We believe radiotherapy is a very attractive industry to invest in due to increasing prevalence of cancer from population growth, ageing demographics and increased diagnostics in emerging markets. The radiotherapy industry is expected to grow even faster due to increased utilisation of radiotherapy outside the United States. Our positive view on the industry was supported by Siemens Healthineers, a large German healthcare company, who agreed to acquire Varian in August, giving us a return of 40% on our investment and contributing 0.7% to our performance over the quarter.
Elekta has also had a great start since we added it to the fund as a well-received new product launch and the halo-effect of its main competitor being acquired has resulted in performance of 30% during the quarter.
Phreesia is a small healthcare IT business but as a beneficiary of some of the strongest trends in US healthcare, a large addressable market and a unique business model we are very excited about its long-term growth opportunity.

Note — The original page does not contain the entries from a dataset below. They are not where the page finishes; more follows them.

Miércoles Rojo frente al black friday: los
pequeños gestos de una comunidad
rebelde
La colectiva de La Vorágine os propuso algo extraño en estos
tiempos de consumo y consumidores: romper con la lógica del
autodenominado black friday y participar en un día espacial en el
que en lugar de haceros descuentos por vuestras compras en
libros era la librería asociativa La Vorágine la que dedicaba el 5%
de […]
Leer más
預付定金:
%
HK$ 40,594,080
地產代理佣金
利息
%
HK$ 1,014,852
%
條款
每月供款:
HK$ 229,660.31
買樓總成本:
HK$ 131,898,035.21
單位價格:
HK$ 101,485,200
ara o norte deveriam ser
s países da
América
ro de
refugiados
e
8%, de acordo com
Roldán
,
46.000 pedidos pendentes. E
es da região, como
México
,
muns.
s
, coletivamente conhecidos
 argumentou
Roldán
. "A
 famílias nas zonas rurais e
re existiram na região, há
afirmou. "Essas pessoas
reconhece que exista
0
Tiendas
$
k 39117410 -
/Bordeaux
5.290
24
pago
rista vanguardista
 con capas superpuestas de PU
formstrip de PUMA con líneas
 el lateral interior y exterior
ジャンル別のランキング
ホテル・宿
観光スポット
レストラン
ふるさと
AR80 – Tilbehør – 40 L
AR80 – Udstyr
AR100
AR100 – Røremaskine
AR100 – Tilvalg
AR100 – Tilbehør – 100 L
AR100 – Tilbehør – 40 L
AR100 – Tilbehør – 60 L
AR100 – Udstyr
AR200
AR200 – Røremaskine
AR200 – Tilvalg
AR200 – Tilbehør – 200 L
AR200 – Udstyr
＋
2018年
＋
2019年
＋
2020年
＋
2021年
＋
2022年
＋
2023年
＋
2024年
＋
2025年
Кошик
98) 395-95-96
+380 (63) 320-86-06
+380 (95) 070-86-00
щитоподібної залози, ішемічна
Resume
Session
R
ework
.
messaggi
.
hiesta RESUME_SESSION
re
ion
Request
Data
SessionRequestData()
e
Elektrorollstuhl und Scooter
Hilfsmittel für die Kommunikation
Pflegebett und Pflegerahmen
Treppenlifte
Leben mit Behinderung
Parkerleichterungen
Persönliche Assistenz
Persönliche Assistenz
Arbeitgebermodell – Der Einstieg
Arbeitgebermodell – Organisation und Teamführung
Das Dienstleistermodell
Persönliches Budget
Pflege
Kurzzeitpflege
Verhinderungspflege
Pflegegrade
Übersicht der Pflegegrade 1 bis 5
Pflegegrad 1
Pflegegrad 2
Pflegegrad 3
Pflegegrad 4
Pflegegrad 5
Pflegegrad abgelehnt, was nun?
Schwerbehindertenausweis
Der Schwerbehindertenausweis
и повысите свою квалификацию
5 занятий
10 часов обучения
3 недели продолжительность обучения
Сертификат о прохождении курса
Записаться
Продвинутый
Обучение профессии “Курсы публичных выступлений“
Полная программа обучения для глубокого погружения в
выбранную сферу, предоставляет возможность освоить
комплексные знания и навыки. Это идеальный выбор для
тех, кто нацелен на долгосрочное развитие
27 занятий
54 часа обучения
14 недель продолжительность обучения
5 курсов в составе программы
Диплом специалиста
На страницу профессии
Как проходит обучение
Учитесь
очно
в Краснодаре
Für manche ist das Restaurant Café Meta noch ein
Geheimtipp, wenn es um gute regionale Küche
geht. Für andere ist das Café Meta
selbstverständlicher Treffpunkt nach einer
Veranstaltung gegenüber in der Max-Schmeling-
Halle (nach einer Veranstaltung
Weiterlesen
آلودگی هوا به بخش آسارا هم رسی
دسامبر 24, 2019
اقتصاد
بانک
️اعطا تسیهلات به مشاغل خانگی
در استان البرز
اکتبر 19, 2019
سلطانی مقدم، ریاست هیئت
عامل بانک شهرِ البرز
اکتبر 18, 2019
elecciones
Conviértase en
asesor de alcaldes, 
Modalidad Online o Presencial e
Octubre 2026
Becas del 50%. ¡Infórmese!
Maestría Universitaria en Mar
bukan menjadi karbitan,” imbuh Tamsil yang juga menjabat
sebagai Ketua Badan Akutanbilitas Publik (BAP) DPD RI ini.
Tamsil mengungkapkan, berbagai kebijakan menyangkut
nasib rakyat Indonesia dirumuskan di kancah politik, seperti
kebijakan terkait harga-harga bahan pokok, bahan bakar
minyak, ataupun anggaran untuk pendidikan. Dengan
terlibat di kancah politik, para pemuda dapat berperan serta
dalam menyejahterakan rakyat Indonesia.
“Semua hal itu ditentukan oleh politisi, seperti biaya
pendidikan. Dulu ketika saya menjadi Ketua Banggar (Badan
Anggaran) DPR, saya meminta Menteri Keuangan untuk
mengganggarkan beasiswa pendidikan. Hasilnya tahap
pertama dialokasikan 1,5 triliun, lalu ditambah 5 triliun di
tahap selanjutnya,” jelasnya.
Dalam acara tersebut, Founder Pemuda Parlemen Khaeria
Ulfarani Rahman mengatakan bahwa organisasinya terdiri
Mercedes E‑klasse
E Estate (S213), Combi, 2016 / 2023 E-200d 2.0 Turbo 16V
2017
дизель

ServiceNow is a software business based in the United States, we have held it since launch in May 2019 and sold the last of our holding at the end of July. We still like the business and are confident in its ability to continue growing but after a period of exceptional performance it’s P/E increased to just over 100X 2020 EPS and we believe other businesses in the portfolio offered a better investment opportunity. Since launch the stock returned 62.5% and contributed 1.15% to fund performance.
You can see every holding in the portfolio and find out why it was chosen, on the portfolio breakdown page.
After a period of very strong performance from some of our Technology and Healthcare stocks we trimmed our holdings and used this opportunity to increase our position sizes in companies that we believe have a better risk reward opportunity such as GoDaddy, Visa and Zebra Technologies, with all three now top 5 positions in the fund.
In addition, we added to Elekta and Booking, businesses which have been impacted by coronavirus, but we believe still have excellent long-term growth opportunities.
Some of our technology sells were driven by increased concern around regulation, particularly anti-trust. Anti-trust regulation is designed to promote competition and benefit consumers. With the global economy increasingly dominated by a handful of major technology companies we think there is greater potential for regulation that will be used to limit or potentially reverse their influence. It is also one of the few areas where both political parties in the US agree something should be done.
Multiple technology leaders have been summoned to the United States Senate to give evidence and with the more recent headlines surrounding the fallout between Apple and Epic Games this issue has received greater awareness. We see little immediate risks to any of these businesses but with Amazon for example returning around 70% this year it seemed prudent to reduce our position and add to areas with similar levels of growth but potentially less risk.